EXERCISE DESCRIPTION: Carry on the write-up about sales indicators and the train/test split below, starting right after its final line.
[[ EXTRACT, beginning ]]
Exploring Relationships Between Sales Indicators: A Correlation Matrix

Code
#https://www.geeksforgeeks.org/visualization-of-a-correlation-matrix-using-ggplot2-in-r/

sai %>%
  select(week, month, lag1, lag2, rolling_4wk_avg, best_seller, sold) %>%
  ggpairs(
    upper = list(continuous = wrap("cor", size = 5)),
    lower = list(continuous = "points"),
    diag = list(continuous = "densityDiag")
  ) +
  labs(caption = "Figure 4") +
  theme_art_nouveau()

figure 4. The correlation matrix reveals linear relationships between sets of variables. The data shows an expected high correlation between ‘Month’ and ‘Week’ (0.899), moderate correlation between the ‘Rolling 4-week Average’ and ‘Lag1’ (0.589), and a relatively low correlation between ‘Lag2’ and ‘Lag1’ (0.147). The absence of strong correlation between predictors is essential for avoiding multicollinearity, a factor that reduces model accuracy.





Splitting the Data

With the variables now set, it’s time to divide the data for training and testing the predictive model. In an ideal scenario, the previous year’s data would serve as a training ground, forming a foundation for model testing. However, due to the necessity of maintaining the temporal order, I segmented the data by inventory type, 75% into training and remaining 25% into testing.

Code
# create a list of all items to randomly select

# removing the NAs
sai <- sai %>%
  filter(!is.na(rolling_4wk_avg))

set.seed(1985)
items_sample_list <-  unique(sai$item_no) %>% 
  sample(366)
# 75% of the data


# splitting the inventory by item type to keep the temporal order

is_train <-  sai %>% 
  filter(item_no %in% items_sample_list) %>% 
  dplyr::select(
    item_no,
    week,
    month,
    lag1,
    lag2,
    rolling_4wk_avg,
    best_seller, 
    sold) #not sure why i had to include the dplyr package


is_test<-  sai %>% 
  filter(!(item_no %in% items_sample_list)) %>% 
  dplyr::select(
    item_no,
    week,
    month,
    lag1,
    lag2,
    rolling_4wk_avg,
    best_seller, 
    sold) #not sure why i had to include the dplyr package


## story telling purposes only
# https://r-graph-gallery.com/piechart-ggplot2.html
piecha <- data.frame(
  split = c("train", "test"),
  percentage = c(0.75, 0.25)
)

piecha <- piecha %>%
  arrange(desc(split)) %>%
  mutate(cumulative_percentage = cumsum(percentage) - percentage / 2,
         label = paste(split, ": ", scales::percent(percentage)))

# do you like fancy pie?
ggplot(piecha , aes(x="", y=percentage, fill=split, label = label)) +
  geom_bar(stat="identity", width=2, color="white", alpha=0.6) +
  coord_polar("y", start=0) +
  scale_fill_manual(values=c("#68576D", "#DF5875"), guide = "none") +
  theme_art_nouveau() +
  geom_text(aes(y = cumulative_percentage), color = "white", size = 7, face = "bold") +
  theme(axis.title = element_blank(),
        axis.text = element_blank()) +
  labs(title = "The Data Split",
              caption = "figure 5") +
  theme(plot.title = element_text(hjust = 0.5))
[[ EXTRACT, end ]]
[[ SOURCE DATA, beginning ]]
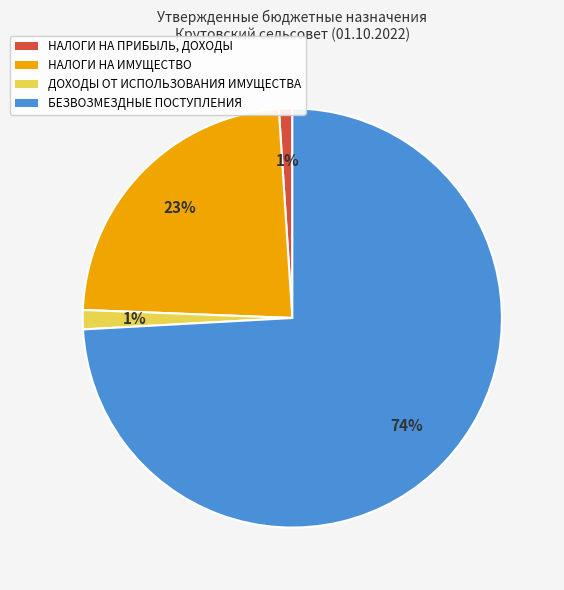

What percentage is the ДОХОДЫ ОТ ИСПОЛЬЗОВАНИЯ ИМУЩЕСТВА slice, to the nearest percent?

1%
[[ SOURCE DATA, end ]]
EXERCISE RESPONSE:
Model Development

Feature Selection

It’s time to use stepwise selection to identify the best factors for the model. This iterative process adds or removes predictors based on statistical significance, preventing unnecessary complexity or overfitting (when the model excels on training data but falters on testing data). It fine-tunes the model to include only relevant predictors.

Code
# "Variable selection in R", Amelia McNamara
# https://youtu.be/IScjygOnO0w


# forward Stepwise Selection
# nvmax = 8 specifies the maximum number of predictors to incorporate in the model.
is_mod <- regsubsets(sold ~ week + month + lag1 + lag2 + rolling_4wk_avg + best_seller,
                       data = is_test, nbest = 2, method = "exhaustive")
is_mod_summary_mx <- with(summary(is_mod), data.frame(rsq,adjr2, cp, rss, outmat))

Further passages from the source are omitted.